For all Haley’s talk about hard truths, a staple of her stump speech, the one she hasn’t come to terms with is that Trump represents the bright line of our times. It’s a which-side-are-you-on moment. And, as she made clear in her remarks, she doesn’t want to pick one.
Instead, she’s contorting herself, and blurring the history we’ve all lived through, to argue Trump has changed. It's a way to rationalize her own capitulation to him in 2016 and accommodate a party rank-and-file that just maybe can be convinced that the person who called for a Muslim ban, mocked Mitt Romney for walking like a penguin and belittled John McCain’s war record and gold star families was a bigger person when he first ran for president.
I know why she’s doing it — she doesn’t want to be seen as Liz Cheney, as donning the blue jersey by saying Trump is unfit for office. Haley wants to retain her viability with Republicans, which is why she made clear again in that speech she’s no Never Trumper.
There are many others like Haley. There’s actually a word for them in the Trump era: homeless. Or to use a more modern phrase: the politically unhoused.
They dot her rallies, those who say they’ll reluctantly vote for Trump as the nominee this fall, those who will sit it out, and some, including the fellow who yelled “lock him up” about Trump at Haley’s Camden rally, who will back Biden.
It's not a small coalition. Depending on the state, Haley’s sympathizers constitute a third or more of the party. But it’s hardly enough to win a nomination.

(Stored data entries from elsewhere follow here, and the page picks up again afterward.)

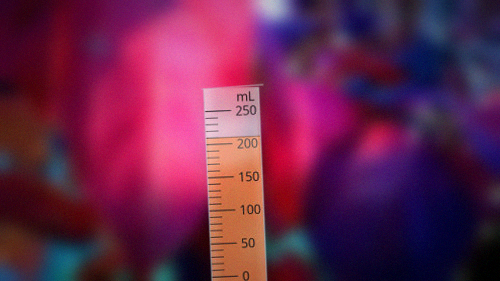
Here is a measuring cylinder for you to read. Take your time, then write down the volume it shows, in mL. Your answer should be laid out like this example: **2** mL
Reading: **210** mL
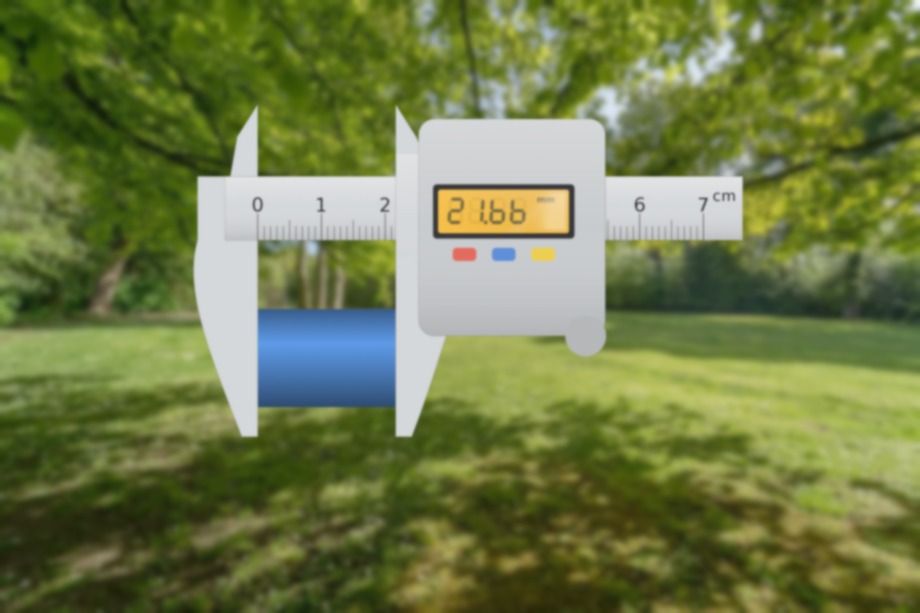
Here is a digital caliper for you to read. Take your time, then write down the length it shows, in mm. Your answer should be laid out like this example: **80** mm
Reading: **21.66** mm
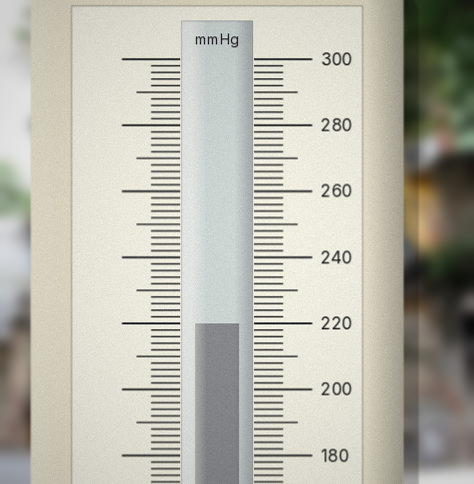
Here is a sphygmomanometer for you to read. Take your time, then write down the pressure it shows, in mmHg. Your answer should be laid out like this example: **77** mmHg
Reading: **220** mmHg
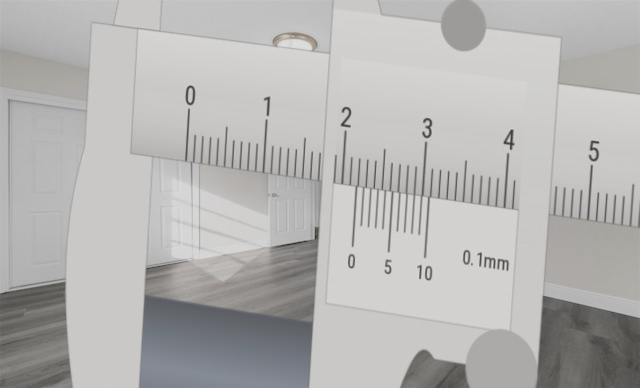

The question now is how much of this primary was a matter of Trump being sui generis, a celebrity strongman figure like the country has never seen, or whether the party and politics broadly has irrevocably changed.
I wouldn’t expect a political Martin Luther to be showing up at that GOP’s door anytime soon. There has to be a market for a reformation.
Losing the presidency once more may create the beginnings of one, but recall how badly the Democrats had to lose in three consecutive elections in the 1980s before Bill Clinton tugged them to the center. In a polarized era, and with a nominee who will never admit defeat anyway, there’s no such landslide repudiation in the offing. And, knowing Trump, does anybody think he’d immediately take running again in 2028 off the table?
So we beat on, pulled by the currents — even if millions of voters don’t want to be borne back ceaselessly into the past.
In Camden, the heart of South Carolina’s horse country, the crowd for Haley’s rally looked the part. Arriving in a Barbour coat and bow tie was retired Major General Julian Burns, a West Pointer, and his wife, Ruth Ann, who was the first female company commander at Texas A&M and had the Aggie ring to prove it.
The retired general was quick to explain why he liked Haley. “Integrity, youth, she understands the international piece,” he said.
But the Burnses couldn’t as easily grasp why the former president faces no penalty for his conduct.
Ruth Ann ventured that party leaders are “afraid of Trump.”
Julian changed the topic to Biden’s infirmities before grouping them with Trump’s behavior to speak for his fellow ranks of the homeless.
“I can’t believe what’s going on,” he said.